ABOUT THIS TASK: Which lines in the material below contain the word "done"? Pull out each such line and copy it in full.

LISTED ENTRIES:
- Opening Delimiter -
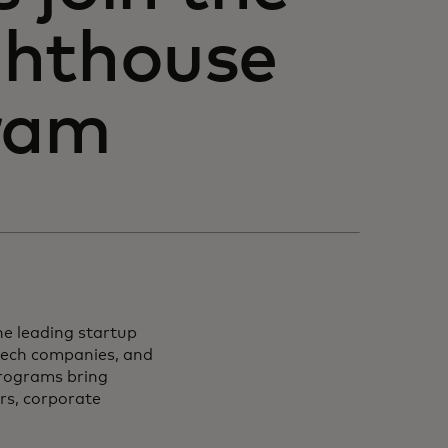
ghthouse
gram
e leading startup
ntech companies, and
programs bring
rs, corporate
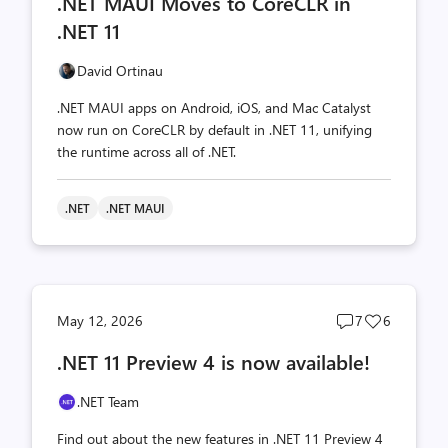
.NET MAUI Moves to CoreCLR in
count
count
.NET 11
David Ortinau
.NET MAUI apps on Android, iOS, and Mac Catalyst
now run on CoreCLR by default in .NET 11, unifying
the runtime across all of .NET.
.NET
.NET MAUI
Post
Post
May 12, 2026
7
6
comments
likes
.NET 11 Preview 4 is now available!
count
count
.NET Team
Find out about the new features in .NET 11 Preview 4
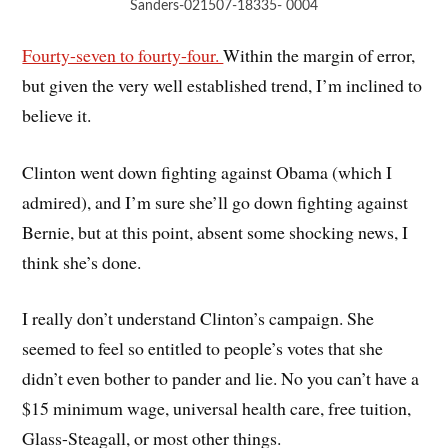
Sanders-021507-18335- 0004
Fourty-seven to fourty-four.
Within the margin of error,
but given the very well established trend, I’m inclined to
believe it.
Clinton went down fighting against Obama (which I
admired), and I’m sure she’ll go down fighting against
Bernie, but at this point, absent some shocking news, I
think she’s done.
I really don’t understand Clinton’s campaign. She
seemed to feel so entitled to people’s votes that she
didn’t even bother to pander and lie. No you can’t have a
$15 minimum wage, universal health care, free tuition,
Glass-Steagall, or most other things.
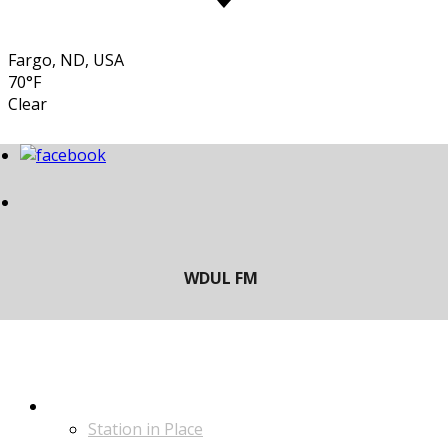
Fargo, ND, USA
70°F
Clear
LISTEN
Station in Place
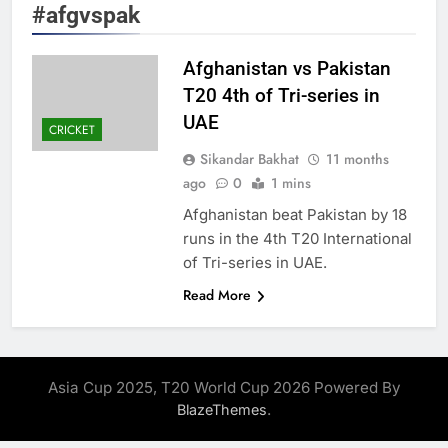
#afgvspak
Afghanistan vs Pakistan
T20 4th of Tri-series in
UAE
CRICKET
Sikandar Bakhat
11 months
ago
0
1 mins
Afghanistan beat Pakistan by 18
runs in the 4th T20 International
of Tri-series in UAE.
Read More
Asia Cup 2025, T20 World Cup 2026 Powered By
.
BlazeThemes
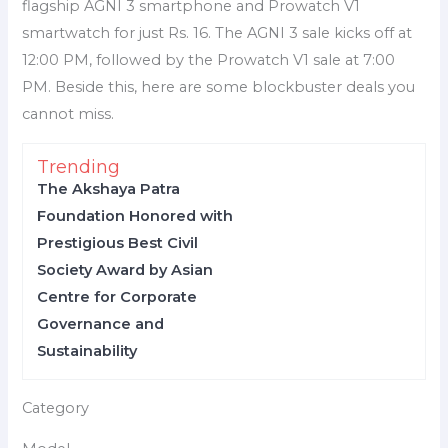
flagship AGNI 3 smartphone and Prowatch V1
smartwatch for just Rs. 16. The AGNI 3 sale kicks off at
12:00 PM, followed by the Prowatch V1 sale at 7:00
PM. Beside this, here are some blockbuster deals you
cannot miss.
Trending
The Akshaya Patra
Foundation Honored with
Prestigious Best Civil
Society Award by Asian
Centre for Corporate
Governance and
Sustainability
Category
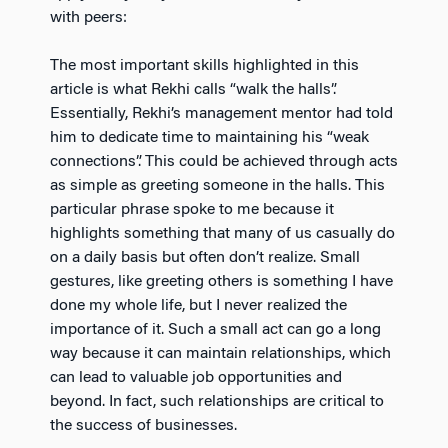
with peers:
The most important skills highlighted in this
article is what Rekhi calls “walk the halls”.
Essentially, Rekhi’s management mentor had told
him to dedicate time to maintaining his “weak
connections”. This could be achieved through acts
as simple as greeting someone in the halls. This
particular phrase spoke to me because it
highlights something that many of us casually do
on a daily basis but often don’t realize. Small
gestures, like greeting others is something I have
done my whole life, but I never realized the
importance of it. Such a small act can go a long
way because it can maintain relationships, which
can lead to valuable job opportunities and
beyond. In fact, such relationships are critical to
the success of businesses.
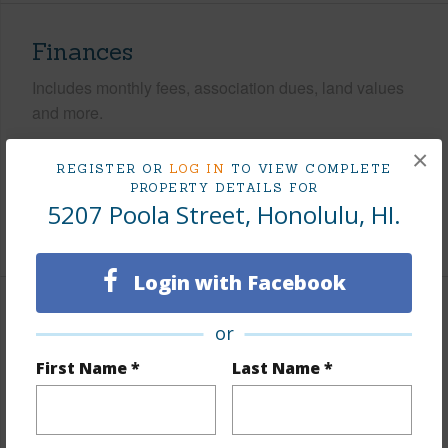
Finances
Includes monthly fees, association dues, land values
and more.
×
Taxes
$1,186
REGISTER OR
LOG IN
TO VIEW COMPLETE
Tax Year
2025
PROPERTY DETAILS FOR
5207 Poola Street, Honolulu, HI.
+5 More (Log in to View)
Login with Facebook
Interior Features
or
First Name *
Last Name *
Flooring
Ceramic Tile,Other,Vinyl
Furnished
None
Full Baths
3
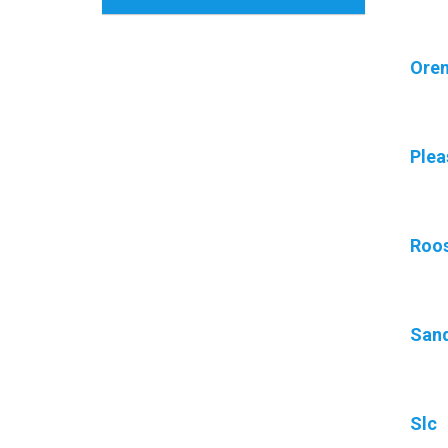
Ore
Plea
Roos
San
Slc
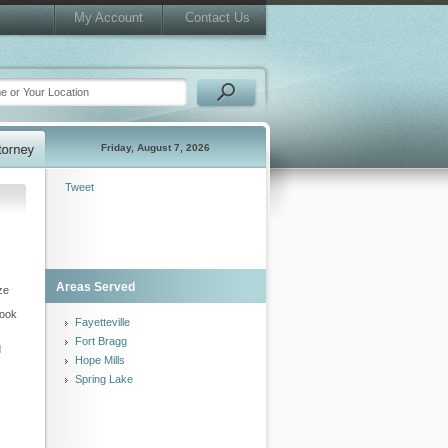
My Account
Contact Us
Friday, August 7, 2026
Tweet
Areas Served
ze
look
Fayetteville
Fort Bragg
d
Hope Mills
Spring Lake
- Closing Delimiter -
ANSWER SECTION:
think she’s done.
done my whole life, but I never realized the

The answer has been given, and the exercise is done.